-- Start of QUOTED PASSAGE --
The footpaths secretary, Les Atkinson, reported that the annual budget for the North York Moors National Park had been cut from £8m to £5.3m, with a consequent reduction in manpower.  He said the group's footpaths maintenance work in the national park could release the authority's personnel for other tasks, and he was seeking more engagements.  Full report.

Officers 2014-15: chairman Phil Trafford, secretary Pam Grimwood, treasurer Dave Grimwood, footpath secretary Les Atkinson, minutes secretary Robert Clutson, rambles organiser Tricia Mumford, members liaison Adam Brown, webmaster Harry Whitehouse, committee Ray Johnson and Margaret Atkinson. *After the meeting, Harry Whitehouse offered to fill the vacant role of area council rep.

Next year's AGM will be held on Thursday November 26 at the same venue. -
28 November 2014. Amended 18 December 2014.

Peak District camp

The Derbyshire Peak District will be the venue for the East Yorkshire and Derwent RA area camp from Friday June 12 to Monday June 15, 2015.
-- End of QUOTED PASSAGE --
#### REQUIREMENT
Output the walking group report word for word from "Next year's AGM" to "June 15, 2015.". Rely solely on the walking group report for this work.
-- Start of SUPPLIED DATA --
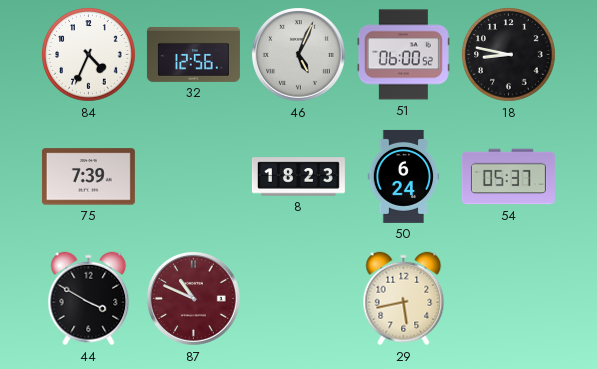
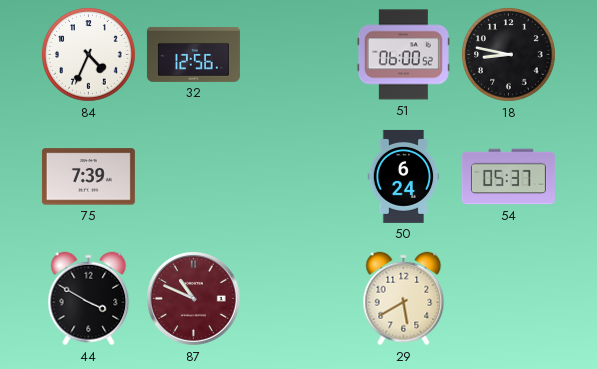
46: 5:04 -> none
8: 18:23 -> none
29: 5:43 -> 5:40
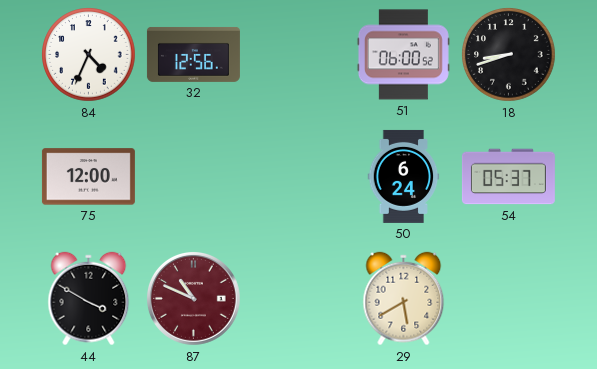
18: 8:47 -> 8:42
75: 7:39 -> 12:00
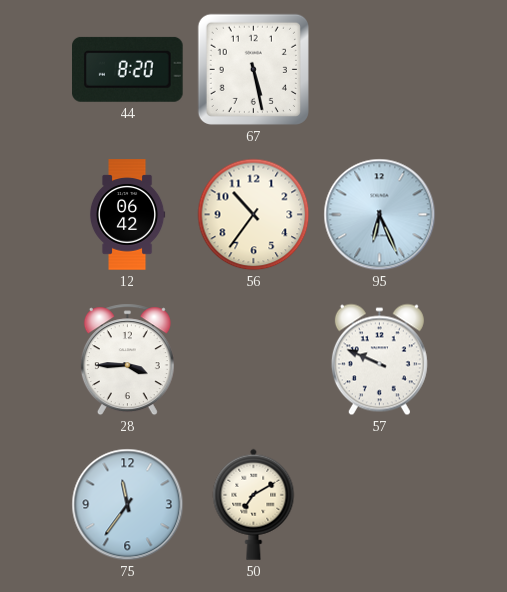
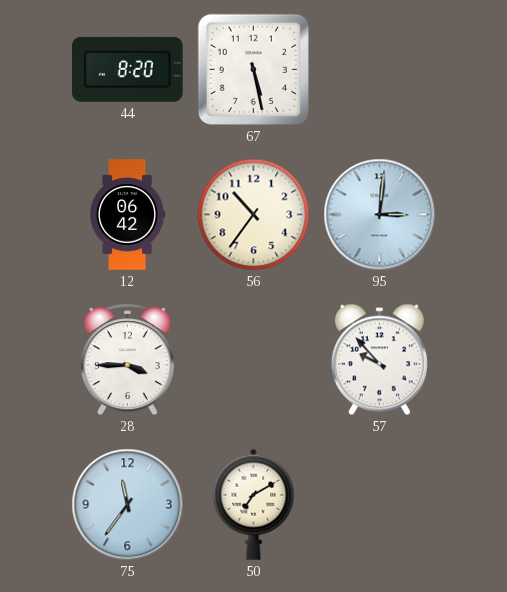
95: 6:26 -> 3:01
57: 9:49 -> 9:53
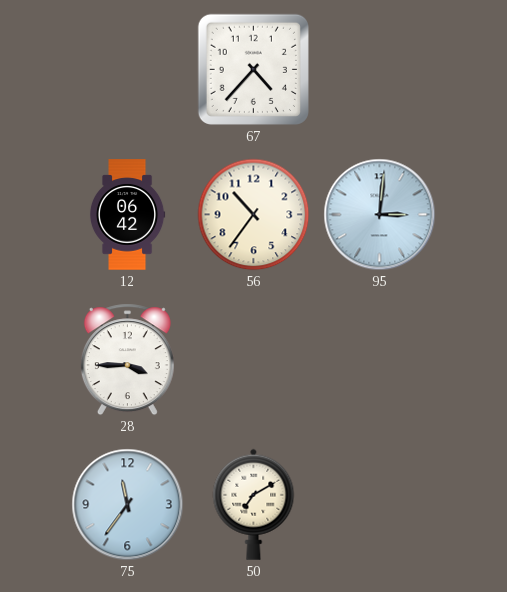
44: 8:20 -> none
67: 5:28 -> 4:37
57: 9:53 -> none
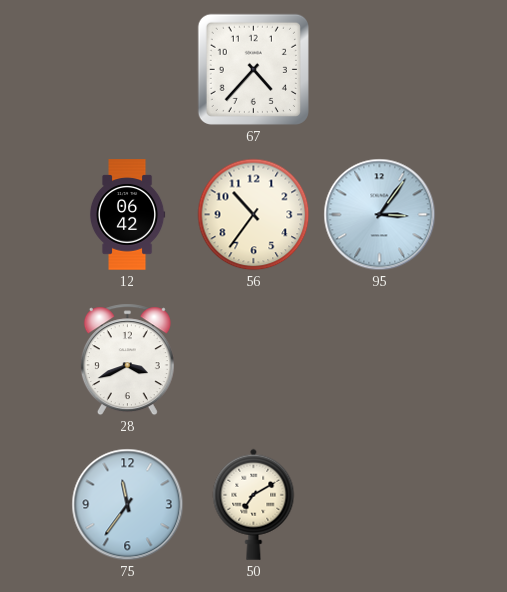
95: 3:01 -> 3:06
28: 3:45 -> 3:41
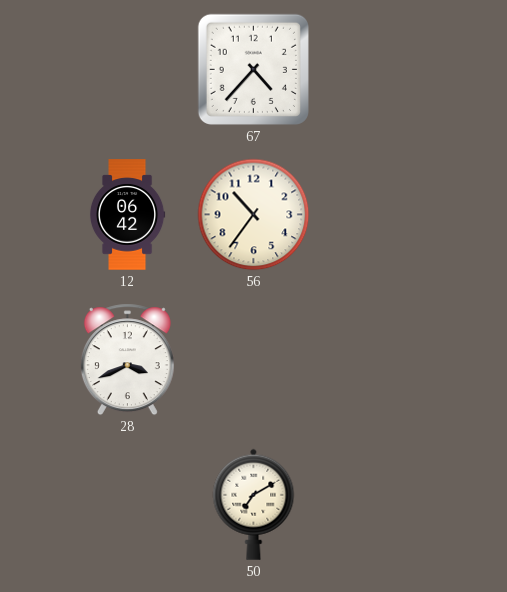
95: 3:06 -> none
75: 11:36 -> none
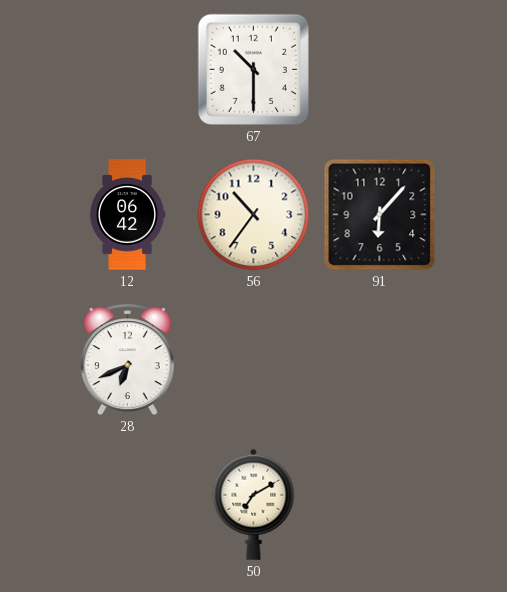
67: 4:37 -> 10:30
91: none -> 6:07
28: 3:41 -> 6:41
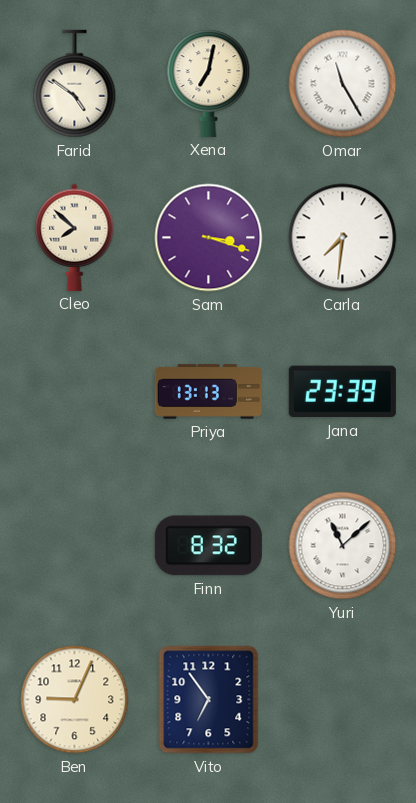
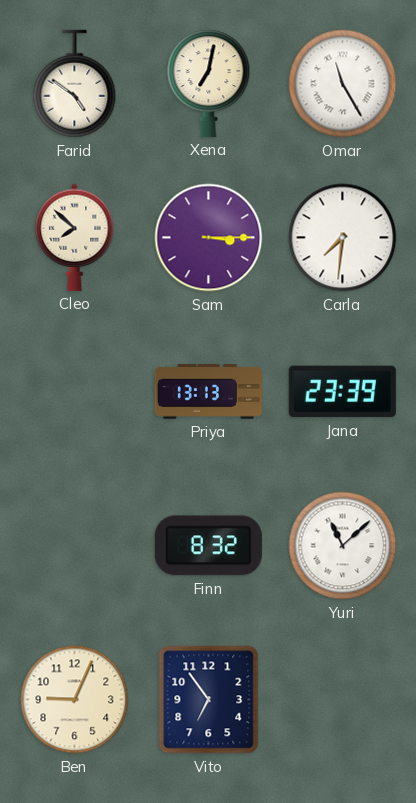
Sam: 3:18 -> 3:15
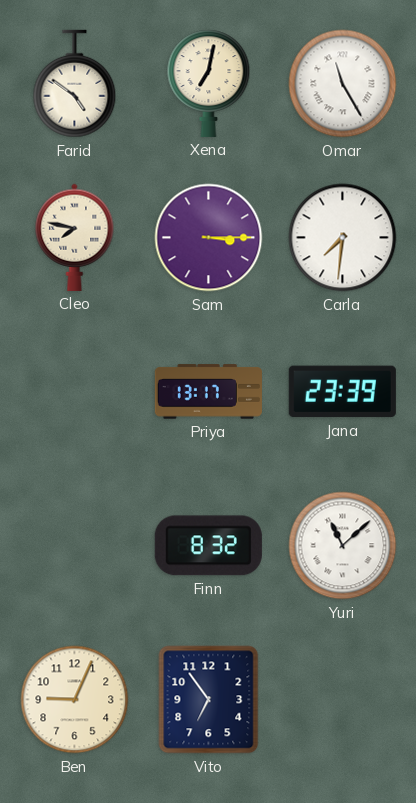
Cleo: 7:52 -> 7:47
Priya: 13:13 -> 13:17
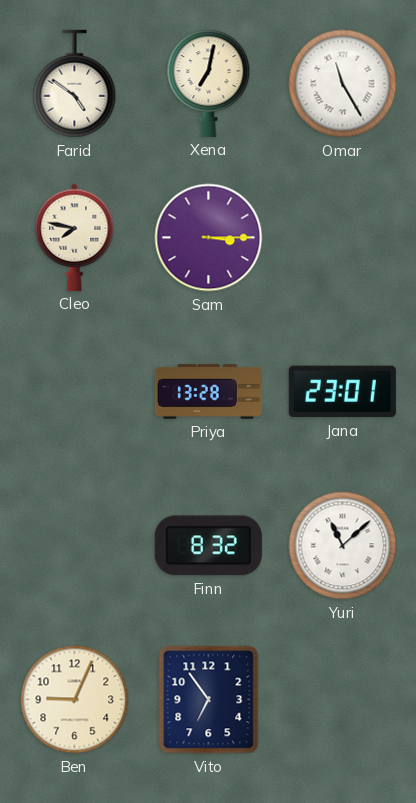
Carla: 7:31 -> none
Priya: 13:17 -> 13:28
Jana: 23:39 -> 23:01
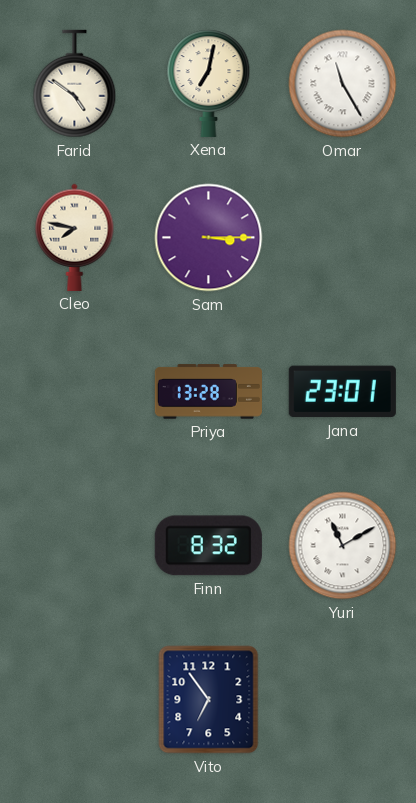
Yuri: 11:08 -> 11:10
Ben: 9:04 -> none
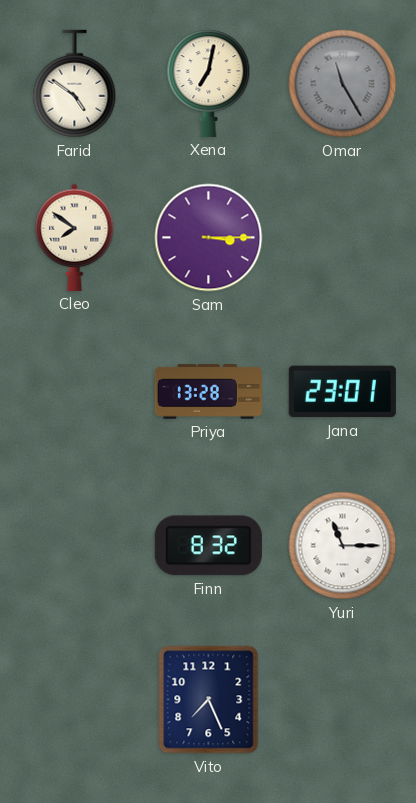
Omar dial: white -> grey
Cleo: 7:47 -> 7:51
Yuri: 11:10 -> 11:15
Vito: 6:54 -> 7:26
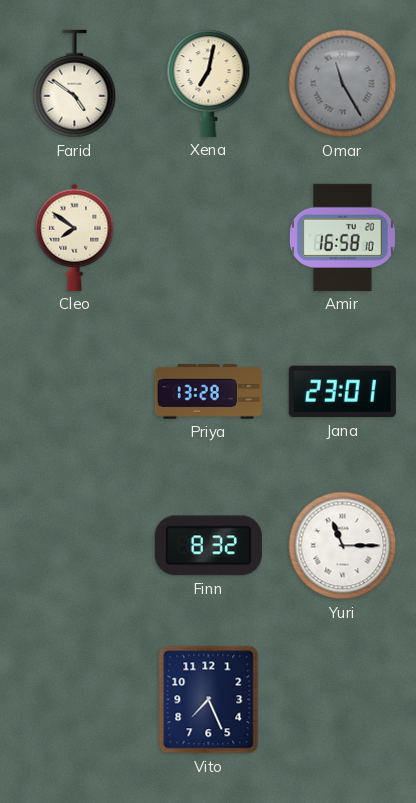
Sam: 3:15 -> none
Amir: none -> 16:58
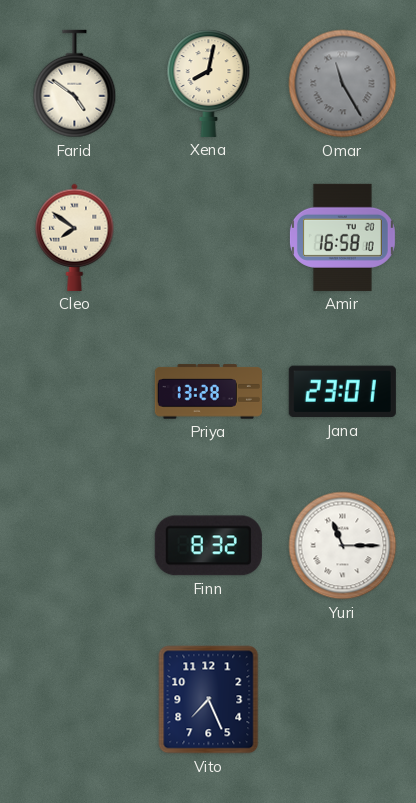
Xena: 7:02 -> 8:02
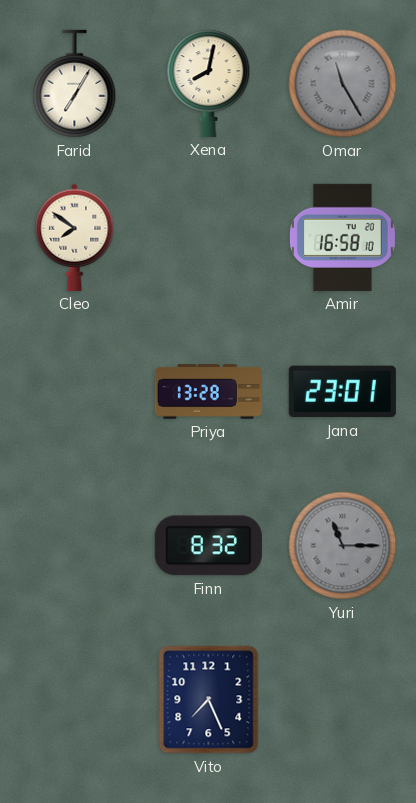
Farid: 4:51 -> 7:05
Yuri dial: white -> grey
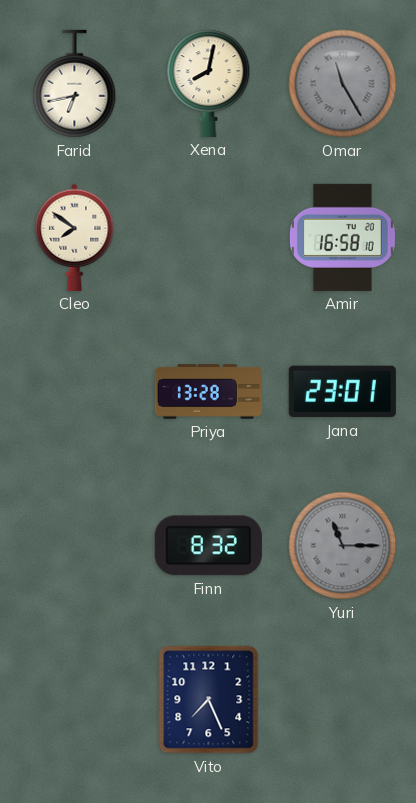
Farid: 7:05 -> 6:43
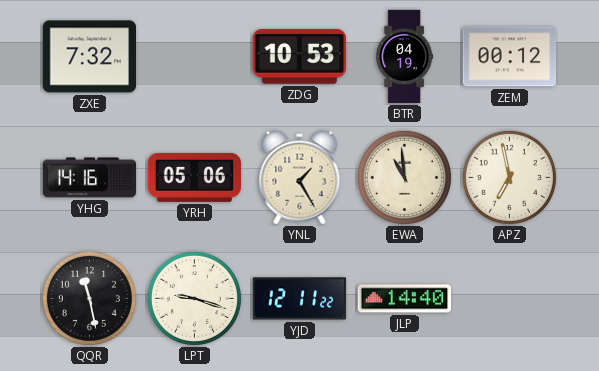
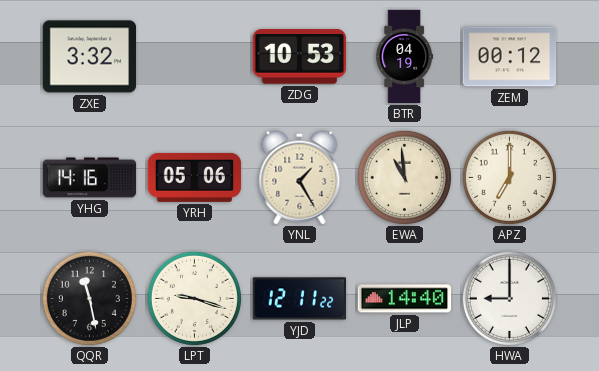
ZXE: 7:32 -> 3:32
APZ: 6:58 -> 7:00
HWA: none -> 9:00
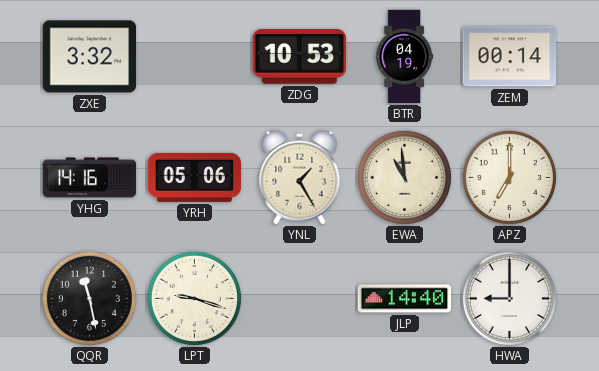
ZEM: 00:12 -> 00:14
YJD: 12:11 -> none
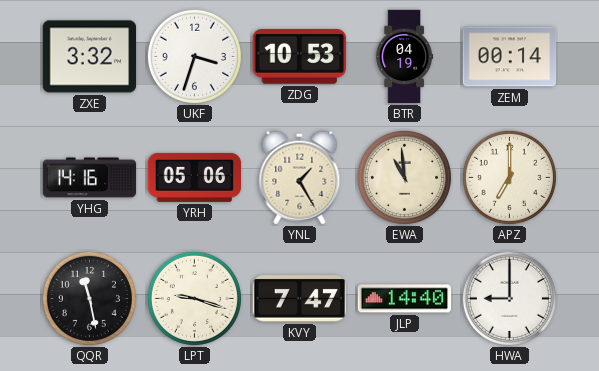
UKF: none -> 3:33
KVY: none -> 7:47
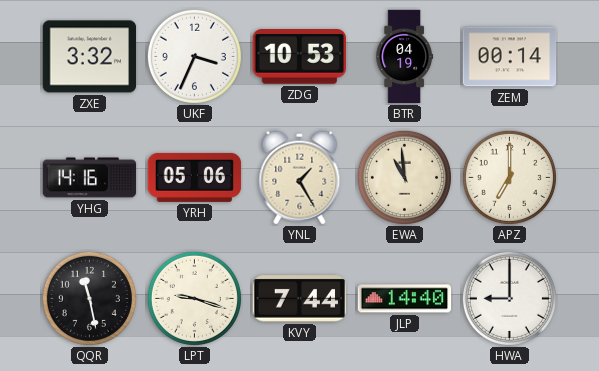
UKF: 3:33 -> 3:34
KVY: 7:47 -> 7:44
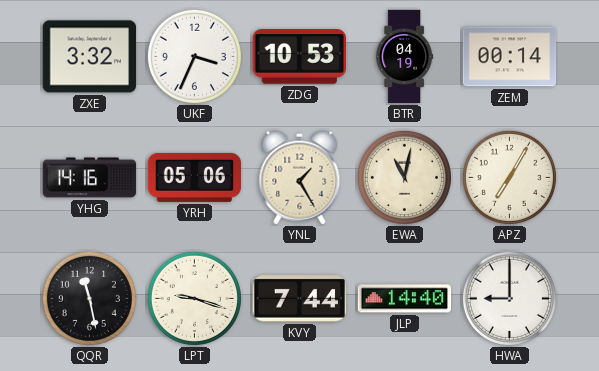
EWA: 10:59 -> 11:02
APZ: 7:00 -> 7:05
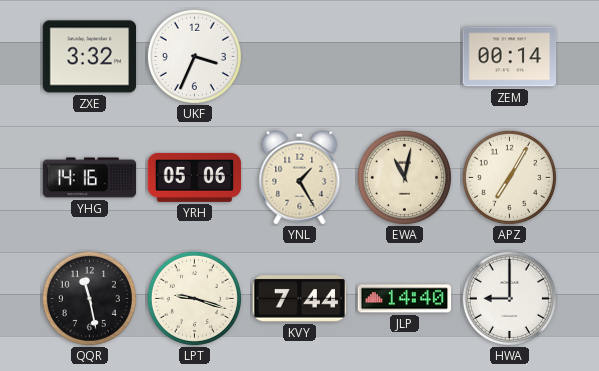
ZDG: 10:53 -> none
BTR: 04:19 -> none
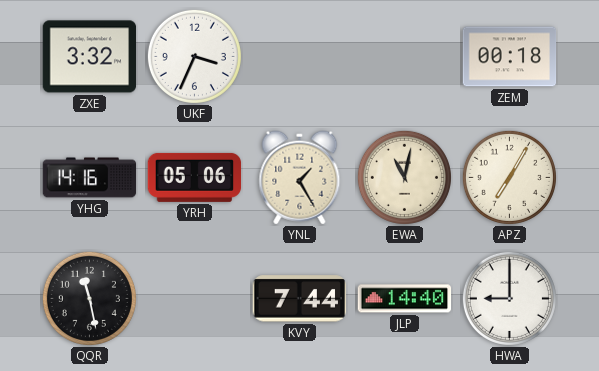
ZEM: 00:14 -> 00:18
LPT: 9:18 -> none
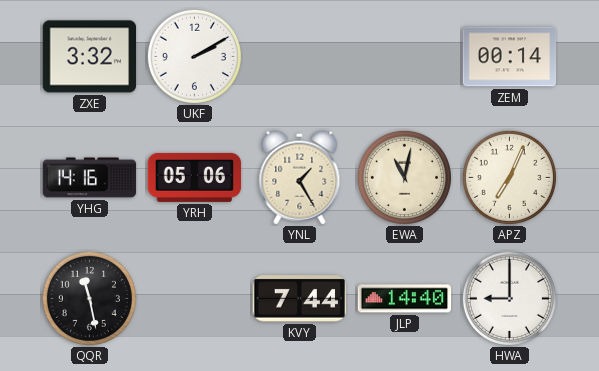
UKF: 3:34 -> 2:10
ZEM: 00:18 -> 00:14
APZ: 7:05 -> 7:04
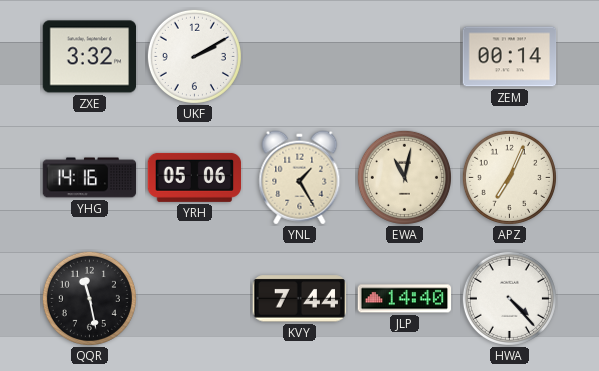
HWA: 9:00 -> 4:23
-- End of SUPPLIED DATA --
#### TASK SOLUTION
Next year's AGM will be held on Thursday November 26 at the same venue. -
28 November 2014. Amended 18 December 2014.

Peak District camp

The Derbyshire Peak District will be the venue for the East Yorkshire and Derwent RA area camp from Friday June 12 to Monday June 15, 2015.